Work order: Across all the entries below, count each line that holds "analysis" and report the figure only.

(Items from a data source)
* * * *
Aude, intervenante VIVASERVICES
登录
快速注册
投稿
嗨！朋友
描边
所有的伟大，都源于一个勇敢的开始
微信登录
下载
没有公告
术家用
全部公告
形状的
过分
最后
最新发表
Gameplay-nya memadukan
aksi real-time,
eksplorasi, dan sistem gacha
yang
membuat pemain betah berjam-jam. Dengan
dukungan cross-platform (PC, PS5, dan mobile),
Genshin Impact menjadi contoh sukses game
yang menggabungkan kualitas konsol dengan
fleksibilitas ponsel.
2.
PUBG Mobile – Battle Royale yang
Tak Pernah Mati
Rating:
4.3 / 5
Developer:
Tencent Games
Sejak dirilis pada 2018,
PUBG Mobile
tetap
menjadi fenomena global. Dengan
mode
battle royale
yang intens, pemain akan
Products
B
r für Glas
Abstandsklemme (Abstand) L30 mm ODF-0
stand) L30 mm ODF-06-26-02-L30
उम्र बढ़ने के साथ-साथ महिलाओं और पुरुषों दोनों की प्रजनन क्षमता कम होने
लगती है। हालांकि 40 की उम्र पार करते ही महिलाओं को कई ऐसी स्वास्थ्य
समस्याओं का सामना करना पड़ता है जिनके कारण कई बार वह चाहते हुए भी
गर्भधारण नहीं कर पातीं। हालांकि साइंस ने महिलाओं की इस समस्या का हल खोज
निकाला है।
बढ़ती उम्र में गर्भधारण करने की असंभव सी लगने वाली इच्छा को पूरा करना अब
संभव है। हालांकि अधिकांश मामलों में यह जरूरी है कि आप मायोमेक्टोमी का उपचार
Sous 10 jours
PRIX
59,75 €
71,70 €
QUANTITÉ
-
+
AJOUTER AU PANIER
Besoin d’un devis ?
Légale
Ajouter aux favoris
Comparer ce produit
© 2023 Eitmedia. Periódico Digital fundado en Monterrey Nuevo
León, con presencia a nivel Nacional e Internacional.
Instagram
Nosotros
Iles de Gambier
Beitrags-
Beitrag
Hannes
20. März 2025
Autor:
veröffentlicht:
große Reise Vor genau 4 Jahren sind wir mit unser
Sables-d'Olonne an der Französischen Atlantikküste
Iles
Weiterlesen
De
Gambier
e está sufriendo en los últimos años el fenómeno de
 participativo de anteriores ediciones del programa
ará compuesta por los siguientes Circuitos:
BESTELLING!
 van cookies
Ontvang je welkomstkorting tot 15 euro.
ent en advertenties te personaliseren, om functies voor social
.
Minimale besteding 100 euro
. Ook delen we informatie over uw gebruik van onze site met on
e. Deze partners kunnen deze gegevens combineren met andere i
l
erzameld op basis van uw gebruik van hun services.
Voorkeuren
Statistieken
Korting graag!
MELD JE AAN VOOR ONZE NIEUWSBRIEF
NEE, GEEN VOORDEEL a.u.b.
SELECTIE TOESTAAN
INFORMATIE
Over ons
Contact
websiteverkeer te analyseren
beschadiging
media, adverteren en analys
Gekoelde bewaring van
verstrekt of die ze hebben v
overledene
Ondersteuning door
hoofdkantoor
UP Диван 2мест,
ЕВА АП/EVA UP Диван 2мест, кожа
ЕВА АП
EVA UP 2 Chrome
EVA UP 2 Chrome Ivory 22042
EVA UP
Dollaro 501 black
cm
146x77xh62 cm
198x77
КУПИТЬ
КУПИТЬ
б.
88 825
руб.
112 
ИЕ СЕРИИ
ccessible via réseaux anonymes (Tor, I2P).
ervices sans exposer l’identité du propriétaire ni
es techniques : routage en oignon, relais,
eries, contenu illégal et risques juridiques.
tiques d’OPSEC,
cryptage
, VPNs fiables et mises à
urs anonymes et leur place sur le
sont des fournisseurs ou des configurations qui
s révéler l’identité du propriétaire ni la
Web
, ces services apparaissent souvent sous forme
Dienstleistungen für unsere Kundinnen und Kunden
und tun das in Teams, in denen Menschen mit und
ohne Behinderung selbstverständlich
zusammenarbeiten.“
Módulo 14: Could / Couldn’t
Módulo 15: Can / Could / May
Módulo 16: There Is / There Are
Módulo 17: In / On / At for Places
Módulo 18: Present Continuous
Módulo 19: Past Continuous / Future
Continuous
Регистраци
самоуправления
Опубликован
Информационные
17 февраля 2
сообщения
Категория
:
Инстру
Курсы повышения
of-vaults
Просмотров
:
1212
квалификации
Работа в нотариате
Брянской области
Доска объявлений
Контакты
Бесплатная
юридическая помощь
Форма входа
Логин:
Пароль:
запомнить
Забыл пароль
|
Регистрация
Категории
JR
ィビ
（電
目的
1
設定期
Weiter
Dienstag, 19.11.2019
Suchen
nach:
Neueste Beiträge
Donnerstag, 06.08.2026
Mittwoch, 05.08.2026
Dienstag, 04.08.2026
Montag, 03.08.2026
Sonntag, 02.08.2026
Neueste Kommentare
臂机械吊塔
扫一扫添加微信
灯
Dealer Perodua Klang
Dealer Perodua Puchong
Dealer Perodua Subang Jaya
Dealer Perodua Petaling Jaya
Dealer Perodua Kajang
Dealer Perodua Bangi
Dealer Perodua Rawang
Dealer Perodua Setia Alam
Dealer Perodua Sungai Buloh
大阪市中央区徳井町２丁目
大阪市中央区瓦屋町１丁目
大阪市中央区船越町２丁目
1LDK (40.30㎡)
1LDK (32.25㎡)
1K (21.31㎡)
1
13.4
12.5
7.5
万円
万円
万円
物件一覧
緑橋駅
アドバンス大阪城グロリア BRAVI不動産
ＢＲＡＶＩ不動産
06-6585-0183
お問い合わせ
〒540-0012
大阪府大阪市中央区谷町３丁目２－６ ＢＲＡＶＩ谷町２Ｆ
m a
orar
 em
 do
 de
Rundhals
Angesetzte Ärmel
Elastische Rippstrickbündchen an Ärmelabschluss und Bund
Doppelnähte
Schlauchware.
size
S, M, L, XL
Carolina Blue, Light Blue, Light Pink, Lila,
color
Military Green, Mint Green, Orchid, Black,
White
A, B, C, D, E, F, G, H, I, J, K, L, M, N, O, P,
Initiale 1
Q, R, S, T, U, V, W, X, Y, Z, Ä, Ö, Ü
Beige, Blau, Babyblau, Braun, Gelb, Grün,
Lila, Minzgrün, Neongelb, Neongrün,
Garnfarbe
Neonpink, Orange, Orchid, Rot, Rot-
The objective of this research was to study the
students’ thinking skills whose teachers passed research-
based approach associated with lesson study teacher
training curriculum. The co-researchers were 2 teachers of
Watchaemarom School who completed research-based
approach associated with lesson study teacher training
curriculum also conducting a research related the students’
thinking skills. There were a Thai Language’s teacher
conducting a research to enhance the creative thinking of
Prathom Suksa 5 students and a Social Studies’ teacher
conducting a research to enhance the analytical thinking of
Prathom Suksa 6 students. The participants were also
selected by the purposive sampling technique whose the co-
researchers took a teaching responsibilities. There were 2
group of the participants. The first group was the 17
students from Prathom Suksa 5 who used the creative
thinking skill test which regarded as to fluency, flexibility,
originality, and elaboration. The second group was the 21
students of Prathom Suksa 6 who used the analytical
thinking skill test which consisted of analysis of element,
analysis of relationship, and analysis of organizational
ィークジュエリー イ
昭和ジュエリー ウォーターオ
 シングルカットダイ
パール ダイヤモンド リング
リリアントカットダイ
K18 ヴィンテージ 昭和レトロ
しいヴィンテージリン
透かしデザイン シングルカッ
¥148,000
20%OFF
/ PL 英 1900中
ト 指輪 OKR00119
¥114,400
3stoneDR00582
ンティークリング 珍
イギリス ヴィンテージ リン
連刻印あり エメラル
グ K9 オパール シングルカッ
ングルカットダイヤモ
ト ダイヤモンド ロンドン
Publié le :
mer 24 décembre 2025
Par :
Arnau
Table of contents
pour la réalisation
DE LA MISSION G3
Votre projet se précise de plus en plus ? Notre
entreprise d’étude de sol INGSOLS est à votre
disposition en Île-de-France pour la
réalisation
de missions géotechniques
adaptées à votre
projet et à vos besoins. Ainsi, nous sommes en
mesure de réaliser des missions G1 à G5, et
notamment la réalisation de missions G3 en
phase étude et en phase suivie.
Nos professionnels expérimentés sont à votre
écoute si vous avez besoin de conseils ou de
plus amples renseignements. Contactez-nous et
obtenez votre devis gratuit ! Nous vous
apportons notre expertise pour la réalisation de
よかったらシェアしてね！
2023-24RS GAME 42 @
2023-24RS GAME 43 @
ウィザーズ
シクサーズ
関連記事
* * * *
The answer: 2